Girl Scouts welcome newest members at North Shore-LIJ

By Phil Corso

They’re the newest members of the Girl Scouts and all they had to do was be born in the right place at the right time.

The Girl Scouts of Nassau County paid a visit to the North Shore-LIJ Medical Center’s Katz Women’s Hospital in New Hyde Park last week to grant memberships to all baby girls born on March 12, the Scouts’ 100th anniversary.

Four mothers cradled their newborns at the March 14 news conference as members of the Nassau Girl Scouts presented their honorary first-year memberships.

“We are so excited to have them with us and to have all of you here to celebrate,” said Donna Ceravolo, executive director and CEO of the Girl Scouts of Nassau County. “These babies are joining at such a beautiful time in Girl Scout history.”

The four mothers also received complimentary gift baskets, courtesy of Ceravolo and the group of young scouts.

Sarit Barzilay, of Queens Village, held her newborn daughter, who was yet to be named, throughout the presentation.

As a former Girl Scout, she said she was excited to pass on that experience to her daughter.

“I think she’ll be a great Girl Scout,” Barzilay said. “I remember doing so many fun activities and helping people when I used to be one. They’re all positive things.”

Stacey E. Rosen, vice president of clinical services at the Katz Institute for Women’s Health, said 39 girls were born in North Shore-LIJ system hospitals March 12 and, according to Ceravolo, they all were welcomed as members of the 100th anniversary troupe of 2012.

Ceravolo said the new members were important assets to their group.

“These babies will help us grow into girls, and then into young adults and young women,” Ceravolo said. “We will be tracking these babies here today and the other babies born in the North Shore-LIJ system as well as any baby born on March 12.”

In recognition of what Ceravolo said has been dubbed “the year of the girl” by the American Girl Scouts, the director said the focus was on breeding young women so they may grow into more leadership roles, a trend Ceravolo said was not as high as it could be in 2012.

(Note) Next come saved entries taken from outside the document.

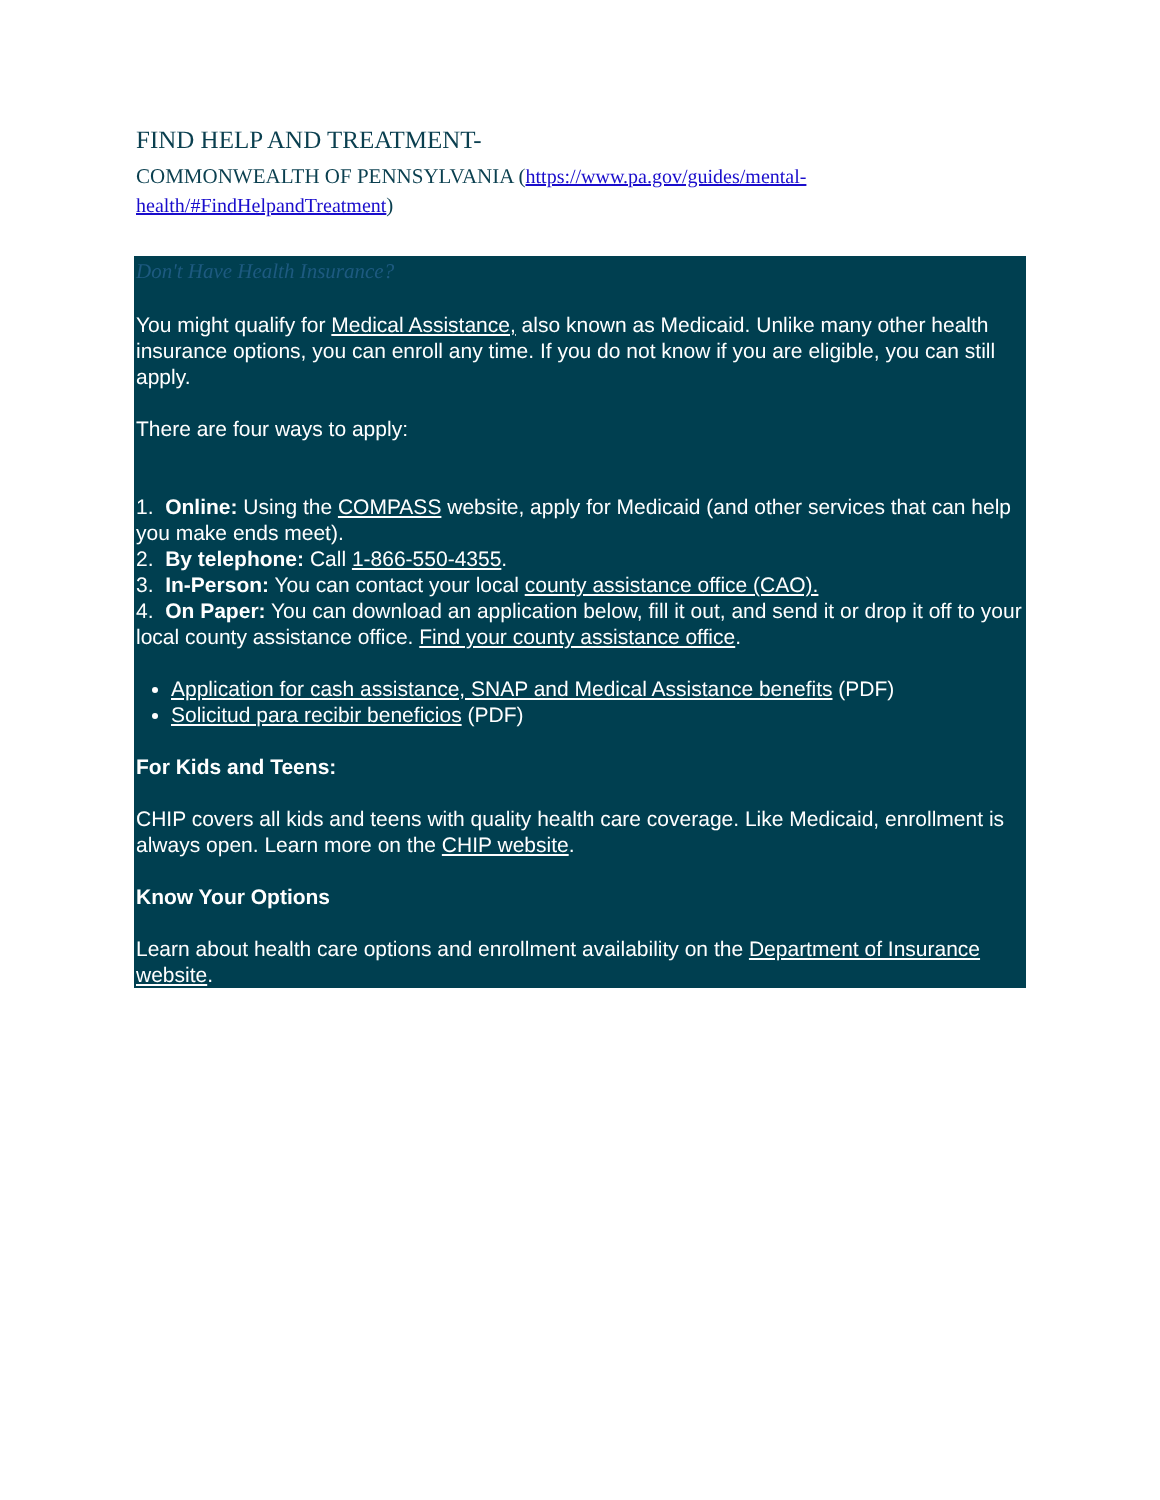FIND HELP AND TREATMENT-
COMMONWEALTH OF PENNSYLVANIA (https://www.pa.gov/guides/mental-health/#FindHelpandTreatment)
Don't Have Health Insurance?
You might qualify for Medical Assistance, also known as Medicaid. Unlike many other health insurance options, you can enroll any time. If you do not know if you are eligible, you can still apply.
There are four ways to apply:
1. Online: Using the COMPASS website, apply for Medicaid (and other services that can help you make ends meet).
2. By telephone: Call 1-866-550-4355.
3. In-Person: You can contact your local county assistance office (CAO).
4. On Paper: You can download an application below, fill it out, and send it or drop it off to your local county assistance office. Find your county assistance office.
Application for cash assistance, SNAP and Medical Assistance benefits (PDF)
Solicitud para recibir beneficios (PDF)
For Kids and Teens:
CHIP covers all kids and teens with quality health care coverage. Like Medicaid, enrollment is always open. Learn more on the CHIP website.
Know Your Options
Learn about health care options and enrollment availability on the Department of Insurance website.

“We at the Girl Scouts have been in the leadership business for 100 years,” Ceravolo said. “We’re going to focus on shifting that needle in the next generation to make sure that our girls and young women have the opportunities to take leadership positions.”

The Girl Scouts started March 12, 1912, when founder Juliette Gordon Low registered the organization’s first 18 members in Georgia, the group said. After 100 years, the Scouts have grown to more than 10 million scouts worldwide, 3.5 million members in the United States and 21,000 in Nassau County.

Ceravolo said the parents of any baby girls born on March 12 were welcome to contact their local Girl Scouts council to become members.